The lower the γ index value for each parameter, the less sensitive the st model is to that parameter, and the higher the γ index, the more sensitive the model is to the parameter under consideration. Table 11 has presented the γ index to evaluate the impact of model parameters and identify the most sensitive parameters. The calculated γ index for each parameter is depicted in Fig. 9. It can be found that the order of the sensitivity of the PPV to the parameters is ld < S < n < Q < q < B < d. It can be concluded that the PPV is highly sensitive to d, B, q, Q, and n, as well as sensitive to S and ld.

The impact of effective parameters on PPV.
Influence of delay sequence on PPV
The seismic energy is what causes the blasting vibrations to be generated, and it also literally symbolizes the problems created to the rock-mass that extends beyond the boundaries of the explosion patch. The blasting pattern design specifications, explosives type and properties, and the physio-mechanical characteristics of the rock-mass all affect how much PPV occurs. The generation of PPV for several experimental implementing blasting has been obtained; the PPV value is reported as 5.12–17.23, 3.91–12.14, and 1.48–5.93 in the delay sequence (row to row) of 9, 15, and 23 ms. It can be concluded that the 23 ms delay between the rows will assist in lowering the PPV, which may be lowered up to a particular value by choosing the right delay sequence in production blast, according to field observations and data analysis.
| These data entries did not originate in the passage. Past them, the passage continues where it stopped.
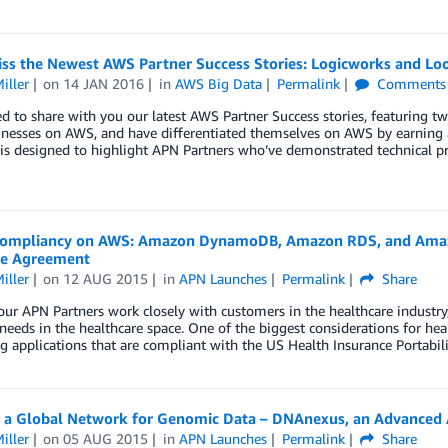
iss the Newest AWS Partner Success Stories: Logicworks and Lo
iller
on
14 JAN 2016
in
AWS Big Data
Permalink
Comments
ed to share with you our latest AWS Partner Success stories, featuring 
sinesses on AWS, and have differentiated themselves on AWS by earn
is designed to highlight APN Partners who’ve demonstrated technical p
ompliancy on AWS: Amazon DynamoDB, Amazon RDS, and Amaz
te Agreement
iller
on
12 AUG 2015
in
APN Launches
Permalink
Share
ur APN Partners work closely with customers in the healthcare industry,
needs in the healthcare space. One of the biggest considerations for h
ng applications that are compliant with the US Health Insurance Portabil
g a Global Network for Genomic Data – DNAnexus, an Advanced
iller
on
05 AUG 2015
in
APN Launches
Permalink
Share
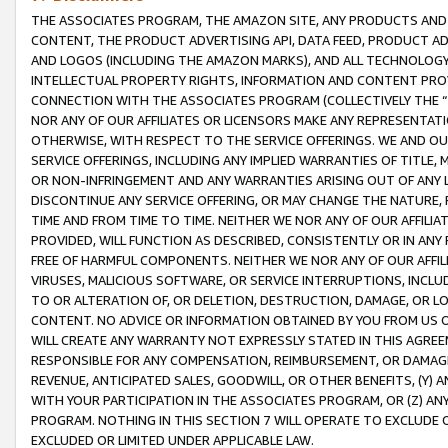
THE ASSOCIATES PROGRAM, THE AMAZON SITE, ANY PRODUCTS AND SE
CONTENT, THE PRODUCT ADVERTISING API, DATA FEED, PRODUCT A
AND LOGOS (INCLUDING THE AMAZON MARKS), AND ALL TECHNOLOGY,
INTELLECTUAL PROPERTY RIGHTS, INFORMATION AND CONTENT PROVI
CONNECTION WITH THE ASSOCIATES PROGRAM (COLLECTIVELY THE “
NOR ANY OF OUR AFFILIATES OR LICENSORS MAKE ANY REPRESENTAT
OTHERWISE, WITH RESPECT TO THE SERVICE OFFERINGS. WE AND OU
SERVICE OFFERINGS, INCLUDING ANY IMPLIED WARRANTIES OF TITLE,
OR NON-INFRINGEMENT AND ANY WARRANTIES ARISING OUT OF ANY 
DISCONTINUE ANY SERVICE OFFERING, OR MAY CHANGE THE NATURE, 
TIME AND FROM TIME TO TIME. NEITHER WE NOR ANY OF OUR AFFILI
PROVIDED, WILL FUNCTION AS DESCRIBED, CONSISTENTLY OR IN ANY
FREE OF HARMFUL COMPONENTS. NEITHER WE NOR ANY OF OUR AFFILIA
VIRUSES, MALICIOUS SOFTWARE, OR SERVICE INTERRUPTIONS, INCL
TO OR ALTERATION OF, OR DELETION, DESTRUCTION, DAMAGE, OR LO
CONTENT. NO ADVICE OR INFORMATION OBTAINED BY YOU FROM US 
WILL CREATE ANY WARRANTY NOT EXPRESSLY STATED IN THIS AGREEM
RESPONSIBLE FOR ANY COMPENSATION, REIMBURSEMENT, OR DAMAGES
REVENUE, ANTICIPATED SALES, GOODWILL, OR OTHER BENEFITS, (Y
WITH YOUR PARTICIPATION IN THE ASSOCIATES PROGRAM, OR (Z) AN
PROGRAM. NOTHING IN THIS SECTION 7 WILL OPERATE TO EXCLUDE O
EXCLUDED OR LIMITED UNDER APPLICABLE LAW.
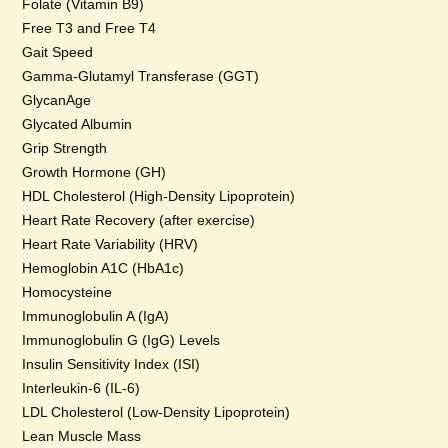
Folate (Vitamin B9)
Free T3 and Free T4
Gait Speed
Gamma-Glutamyl Transferase (GGT)
GlycanAge
Glycated Albumin
Grip Strength
Growth Hormone (GH)
HDL Cholesterol (High-Density Lipoprotein)
Heart Rate Recovery (after exercise)
Heart Rate Variability (HRV)
Hemoglobin A1C (HbA1c)
Homocysteine
Immunoglobulin A (IgA)
Immunoglobulin G (IgG) Levels
Insulin Sensitivity Index (ISI)
Interleukin-6 (IL-6)
LDL Cholesterol (Low-Density Lipoprotein)
Lean Muscle Mass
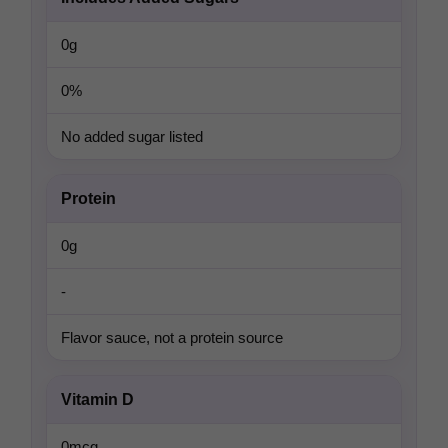
0g
0%
No added sugar listed
Protein
0g
-
Flavor sauce, not a protein source
Vitamin D
0mcg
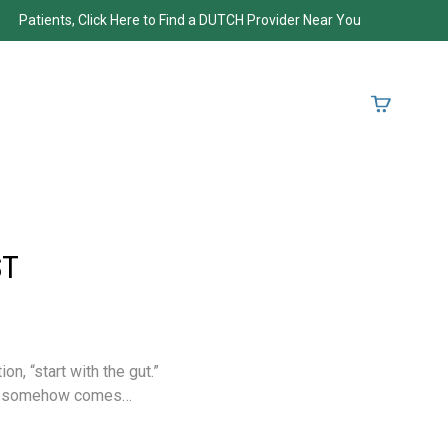
Patients, Click Here to Find a DUTCH Provider Near You
ST
, “start with the gut.”
ays somehow comes…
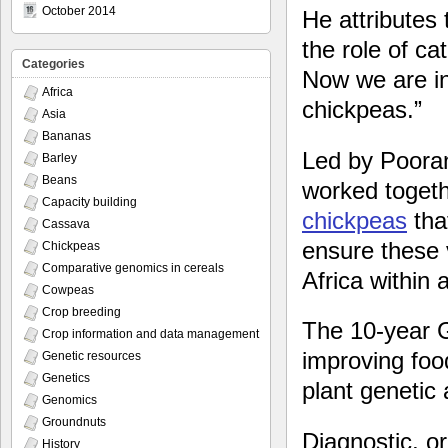
October 2014
He attributes 
the role of cat
Categories
Now we are in
Africa
chickpeas.”
Asia
Bananas
Led by Pooran
Barley
Beans
worked togeth
Capacity building
chickpeas
that
Cassava
ensure these 
Chickpeas
Comparative genomics in cereals
Africa within 
Cowpeas
Crop breeding
The 10-year G
Crop information and data management
improving foo
Genetic resources
Genetics
plant genetic 
Genomics
Groundnuts
Diagnostic, o
History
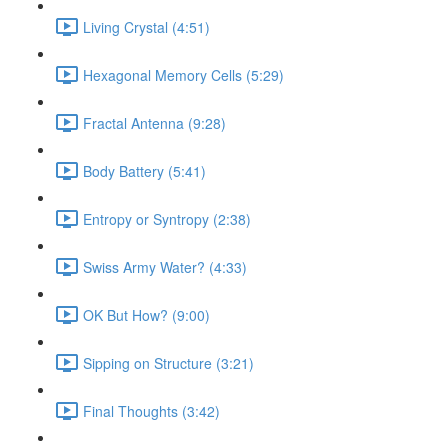
Living Crystal (4:51)
Hexagonal Memory Cells (5:29)
Fractal Antenna (9:28)
Body Battery (5:41)
Entropy or Syntropy (2:38)
Swiss Army Water? (4:33)
OK But How? (9:00)
Sipping on Structure (3:21)
Final Thoughts (3:42)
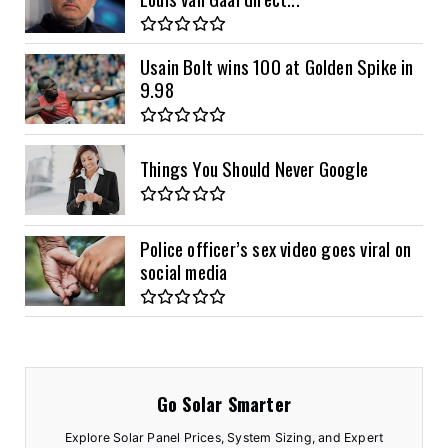
Usain Bolt wins 100 at Golden Spike in
9.98
Things You Should Never Google
Police officer’s sex video goes viral on
social media
Go Solar Smarter
Explore Solar Panel Prices, System Sizing, and Expert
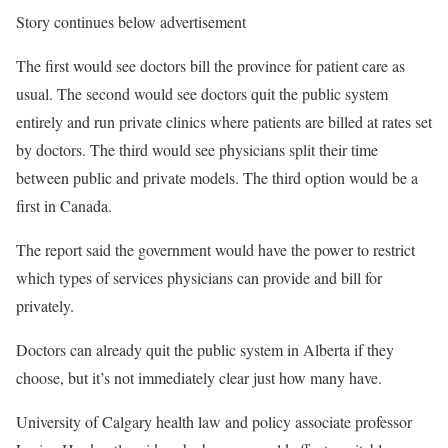
Story continues below advertisement
The first would see doctors bill the province for patient care as
usual. The second would see doctors quit the public system
entirely and run private clinics where patients are billed at rates set
by doctors. The third would see physicians split their time
between public and private models. The third option would be a
first in Canada.
The report said the government would have the power to restrict
which types of services physicians can provide and bill for
privately.
Doctors can already quit the public system in Alberta if they
choose, but it’s not immediately clear just how many have.
University of Calgary health law and policy associate professor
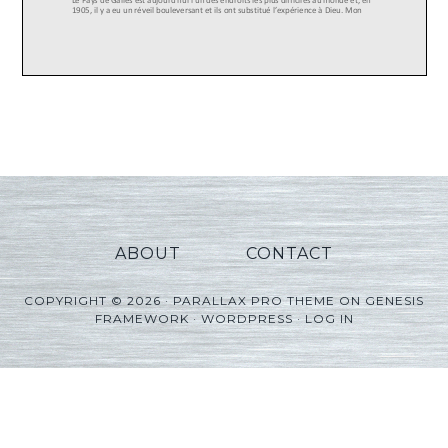
ABOUT
CONTACT
COPYRIGHT © 2026 ·
PARALLAX PRO THEME
ON
GENESIS
FRAMEWORK
·
WORDPRESS
·
LOG IN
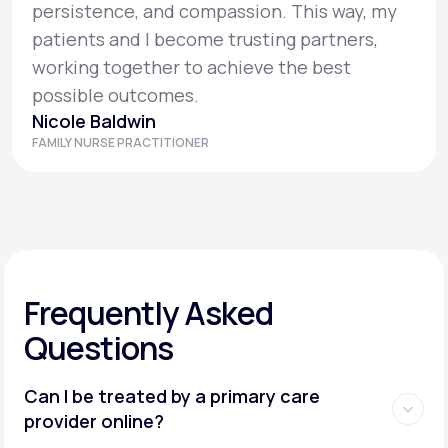
persistence, and compassion. This way, my
patients and I become trusting partners,
working together to achieve the best
possible outcomes.
Nicole Baldwin
FAMILY NURSE PRACTITIONER
Frequently Asked
Questions
Can I be treated by a primary care
provider online?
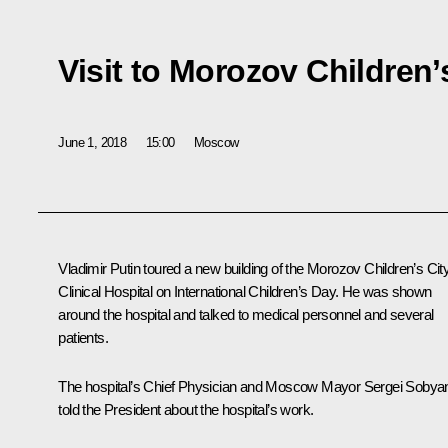
Visit to Morozov Children’
June 1, 2018
15:00
Moscow
Vladimir Putin toured a new building of the Morozov Children’s Cit
Clinical Hospital on International Children’s Day. He was shown
around the hospital and talked to medical personnel and several
patients.
The hospital’s Chief Physician and Moscow Mayor Sergei Sobya
told the President about the hospital’s work.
The superimposition of waveform due to delay sequence refers to the effect of time delays on the coherence of signals. When two or more signals are delayed relative to each other, their waveforms may overlap and interfere with each other, resulting in a composite waveform that may be difficult to interpret. The impact of this effect on the outcome of a result depends on the specific context of the analysis. In some cases, such as in signal processing or communication systems, delay sequences are intentionally introduced to improve signal quality or reduce interference. In these cases, the superimposition of waveforms may be a desirable effect. However, in other cases, such as in physiological or biological signal analysis, the superimposition of waveforms due to delay sequences can lead to a loss of information and inaccuracies in the analysis. For example, in electroencephalogram (EEG) recordings, time delays between signals from different brain regions can result in overlapping waveforms that make it difficult to identify the underlying brain activity.